BizTalk RFID enables you to set device-level security permissions. You can specify a local or domain user as the administrator for a device by performing the following steps:
-
In RFID Manager, expand RFID Services Administration, expand your machine name, and then click Devices.
-
Right-click the name of the device, and then click Security.
-
In the ContosoTestDevice - Security dialog box, click Add, and specify the local or domain user as the administrator. This account must either be an administrator on the BizTalk RFID server or belong to the RFID Service Account group.
-
Click OK, and then click Close.
Devices are grouped and organized into device groups. Applying security at the level of the device group is analogous to the folder and file model in Windows file systems.
Every device has an “effective security,” the measure of security that is achieved after inheriting settings from parent device groups and device security settings.
.gif) Note |
|---|
|
By default, a device within a group will inherit the security settings applied to the group. However, you can choose to apply customized settings for each device.
|
A user belonging to the Administrators group in a computer (administrator), or the administrator of a device (entity administrator) can perform these actions:
-
Any synchronous command that affects the physical state of the device
-
Disabling device connections
-
Enabling and disabling the device
-
Any device manager operation that affects the logical device definition
A user belonging to the RFID_USER group, but not an administrator for the device or computer, can use only device-related commands that do not alter the state of the device.
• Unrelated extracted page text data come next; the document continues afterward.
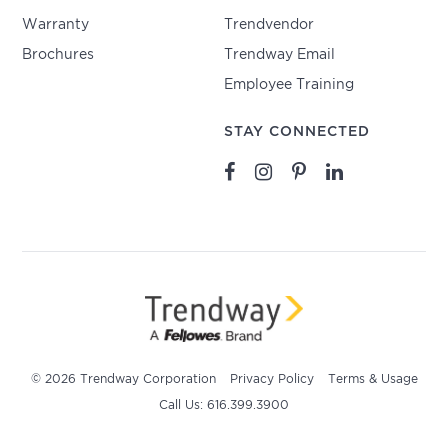
Warranty
Trendvendor
Brochures
Trendway Email
Employee Training
STAY CONNECTED
© 2026 Trendway Corporation
Privacy Policy
Terms & Usage
Call Us: 616.399.3900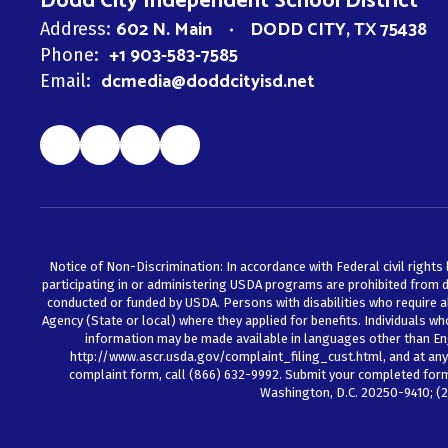
Dodd City Independent School District
602 N. Main
DODD CITY, TX 75438
Address:
+1 903-583-7585
Phone:
dcmedia@doddcityisd.net
Email:
Notice of Non-Discrimination: In accordance with Federal civil rights 
participating in or administering USDA programs are prohibited from discr
conducted or funded by USDA. Persons with disabilities who require a
Agency (State or local) where they applied for benefits. Individuals w
information may be made available in languages other than En
http://www.ascr.usda.gov/complaint_filing_cust.html, and at any U
complaint form, call (866) 632-9992. Submit your completed form o
Washington, D.C. 20250-9410; (2)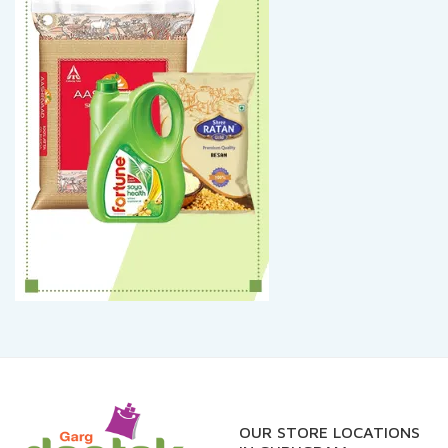
OUR STORE LOCATIONS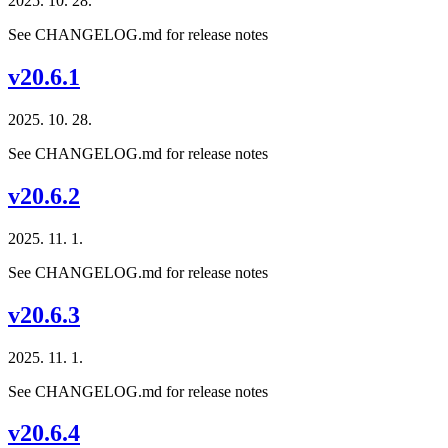
2025. 10. 28.
See CHANGELOG.md for release notes
v20.6.1
2025. 10. 28.
See CHANGELOG.md for release notes
v20.6.2
2025. 11. 1.
See CHANGELOG.md for release notes
v20.6.3
2025. 11. 1.
See CHANGELOG.md for release notes
v20.6.4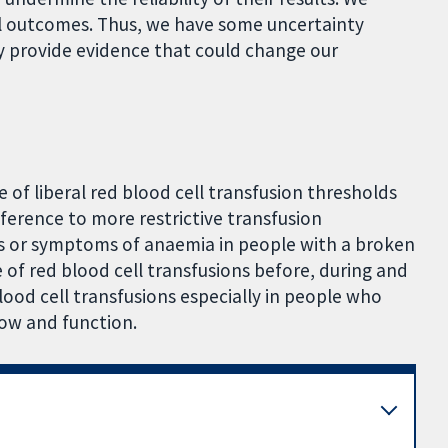
all outcomes. Thus, we have some uncertainty
y provide evidence that could change our
of liberal red blood cell transfusion thresholds
ference to more restrictive transfusion
s or symptoms of anaemia in people with a broken
 of red blood cell transfusions before, during and
blood cell transfusions especially in people who
ow and function.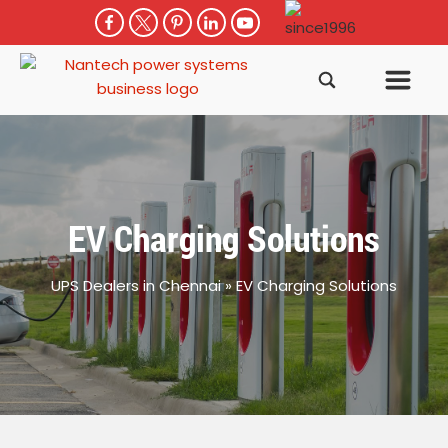
EV Charging Solutions
UPS Dealers in Chennai
»
EV Charging Solutions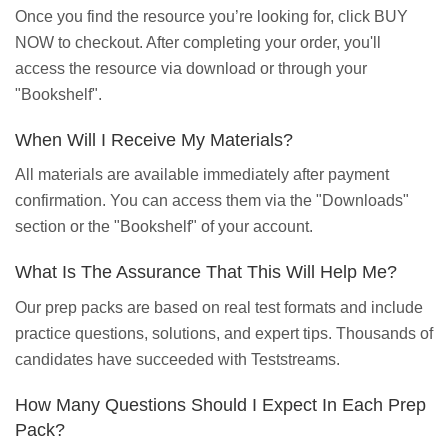
Once you find the resource you’re looking for, click BUY
NOW to checkout. After completing your order, you'll
access the resource via download or through your
"Bookshelf".
When Will I Receive My Materials?
All materials are available immediately after payment
confirmation. You can access them via the "Downloads"
section or the "Bookshelf" of your account.
What Is The Assurance That This Will Help Me?
Our prep packs are based on real test formats and include
practice questions, solutions, and expert tips. Thousands of
candidates have succeeded with Teststreams.
How Many Questions Should I Expect In Each Prep
Pack?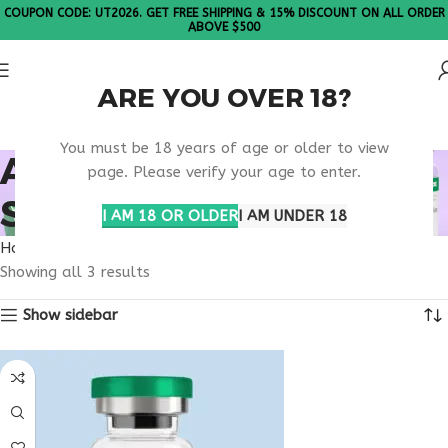
COUPON CODE: UT2026. GET FREE SHIPPING & 15% DISCOUNT ON ALL ORDER
ABOVE $500
ARE YOU OVER 18?
Please Note: All products are sold in boxes of 10 vials.
You must be 18 years of age or older to view
ANTI AGING BRAIN
page. Please verify your age to enter.
SUPPORT
I AM 18 OR OLDER
I AM UNDER 18
Home
Products tagged “anti aging brain support”
Showing all 3 results
Show sidebar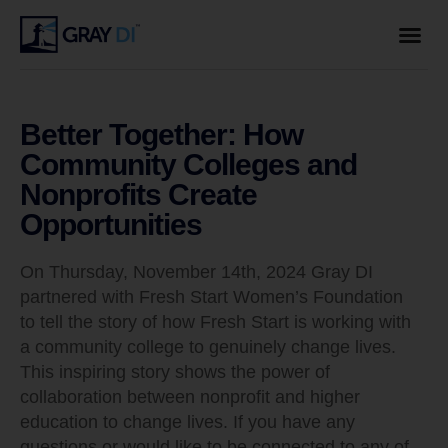
Better Together: How
Community Colleges and
Nonprofits Create
Opportunities
On Thursday, November 14th, 2024 Gray DI
partnered with Fresh Start Women’s Foundation
to tell the story of how Fresh Start is working with
a community college to genuinely change lives.
This inspiring story shows the power of
collaboration between nonprofit and higher
education to change lives. If you have any
questions or would like to be connected to any of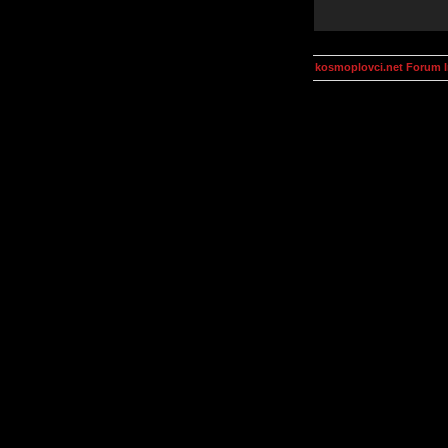
kosmoplovci.net Forum 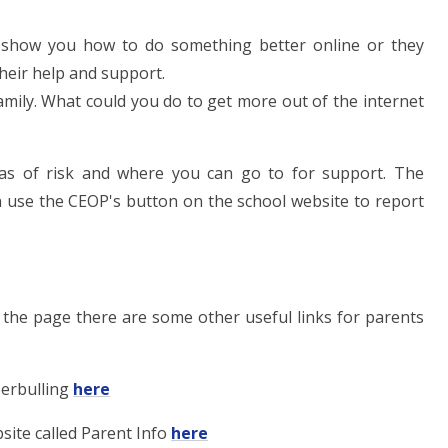
 show you how to do something better online or they
heir help and support.
mily. What could you do to get more out of the internet
eas of risk and where you can go to for support. The
an use the CEOP's button on the school website to report
 the page there are some other useful links for parents
berbulling
here
site called Parent Info
here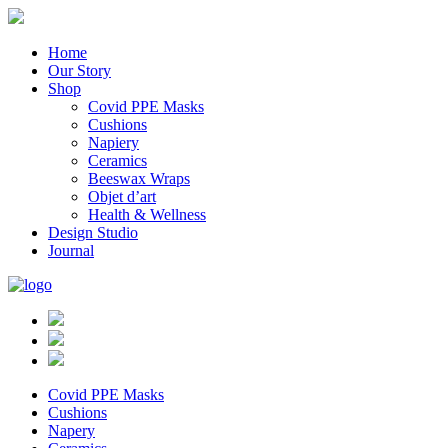
Home
Our Story
Shop
Covid PPE Masks
Cushions
Napiery
Ceramics
Beeswax Wraps
Objet d’art
Health & Wellness
Design Studio
Journal
Covid PPE Masks
Cushions
Napery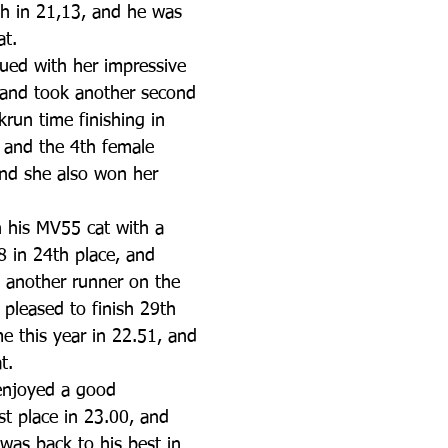
4th in 21,13, and he was 
at.
nued with her impressive 
 and took another second 
krun time finishing in 
, and the 4th female 
and she also won her 
 his MV55 cat with a 
8 in 24th place, and 
 another runner on the 
pleased to finish 29th 
me this year in 22.51, and 
t.
enjoyed a good 
t place in 23.00, and 
was back to his best in 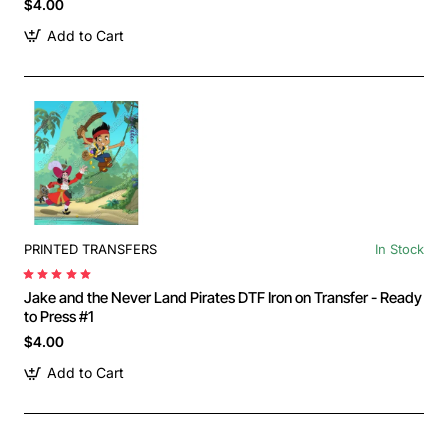
$4.00
Add to Cart
PRINTED TRANSFERS
In Stock
Jake and the Never Land Pirates DTF Iron on Transfer - Ready
to Press #1
$4.00
Add to Cart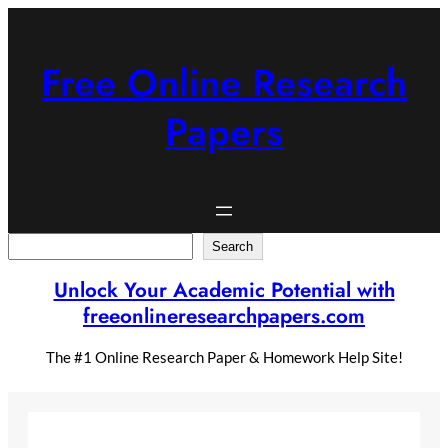
Skip
to
content
Free Online Research
Papers
Search
Search
Unlock Your Academic Potential with
freeonlineresearchpapers.com
The #1 Online Research Paper & Homework Help Site!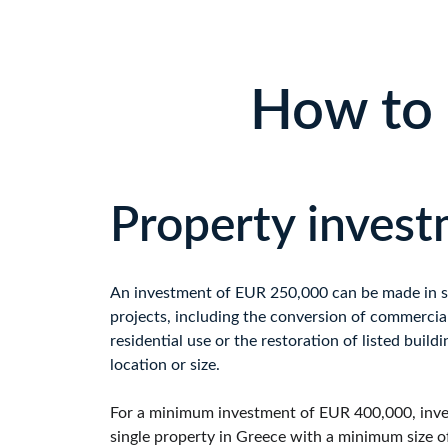
How to 
Property inves
An investment of EUR 250,000 can be made in spe
projects, including the conversion of commercial
residential use or the restoration of listed buildi
location or size.
For a minimum investment of EUR 400,000, inve
single property in Greece with a minimum size o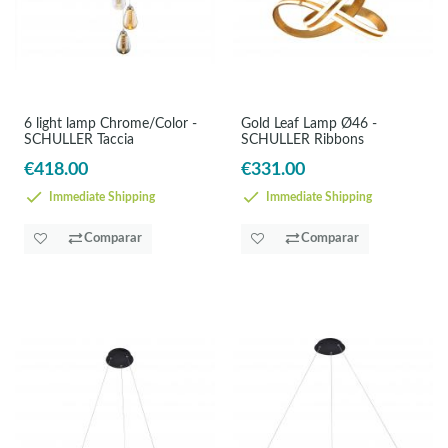
6 light lamp Chrome/Color -
Gold Leaf Lamp Ø46 -
SCHULLER Taccia
SCHULLER Ribbons
€418.00
€331.00
Immediate Shipping
Immediate Shipping
Comparar
Comparar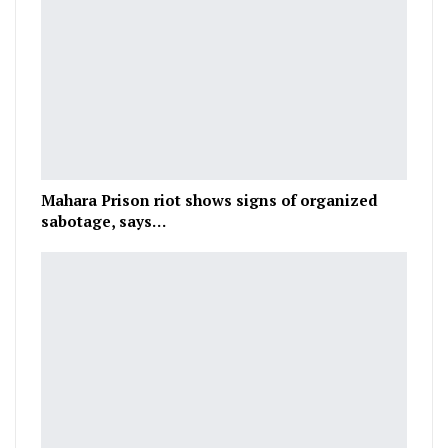
Mahara Prison riot shows signs of organized
sabotage, says…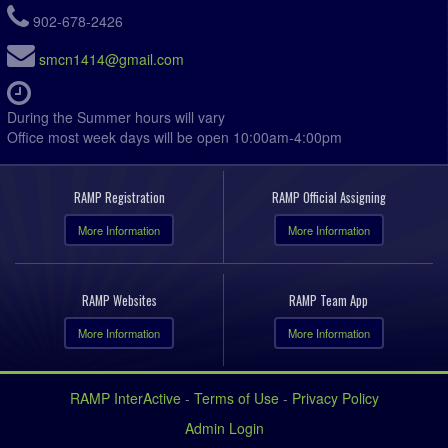
902-678-2426
smcn1414@gmail.com
During the Summer hours will vary
Office most week days will be open 10:00am-4:00pm
RAMP Registration
RAMP Official Assigning
More Information
More Information
RAMP Websites
RAMP Team App
More Information
More Information
RAMP InterActive
-
Terms of Use
-
Privacy Policy
Admin Login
All possible device operations are allowed for members of the Entity Administrators and the Administrators groups.
.gif) Important |
|---|
|
The entity administrator must be a member of the RFID User (RFID_USER) group. An entity administrator who does not belong to the RFID User group cannot execute any commands or call a method in the DeviceManagerProxy class.
|
| Note |
|---|
|
Membership in a local group does not take effect until the current user logs off and then logs back on. Therefore, if you notice that adding a user to the RFID_USER group does not seem to give the user the required privileges, log off and log back on.
|
A user who is an entity administrator, and is also part of the RFID User group, can call all DeviceManagerProxy method calls except the following:
-
AddDevice
-
CreateDeviceGroup
-
MoveEntityToDeviceGroup
The following table describes the actions that various roles can perform on a device or device group, and the corresponding permissions that are required.
|
Privilege
|
Role
|
Remarks
|
|---|
|
Create a device group.
|
Administrator*
|
Top-level entity that affects many devices.
|
|
Create a device.
|
Administrator
|
This is a system-wide change. Only an administrator can add a device. The DG_ADMIN for the parent device group does not have privileges to add a device.
|
|
Update device group membership (MoveEntityToDeviceGroup).
|
Administrator
|
Adding or removing a device from a device group might affect another device group
|
|
Set the access control for a device group or device.
|
Entity administrator
Administrator
|
Only an administrator or entity administrator can change the access control list (ACL).
|
|
Send a synchronous command to any device in a device group that does not change the state of the device.
|
Member of the RFID User group (RFID_USER),
Administrator
|
Members of the RFID User group (RFID_USER) automatically qualify as device users for all devices.
|
|
Set properties on a device (or actions that change the state of the device).
|
Entity administrator, Administrator
|
—
|
|
Send synchronous commands to a device that do not change the state of the device.
|
Member of the RFID User group (RFID_USER)
Administrator
|
—
|
* In the table, "Administrator" indicates a member of the group of administrators on the computer (Built-In\Administrator).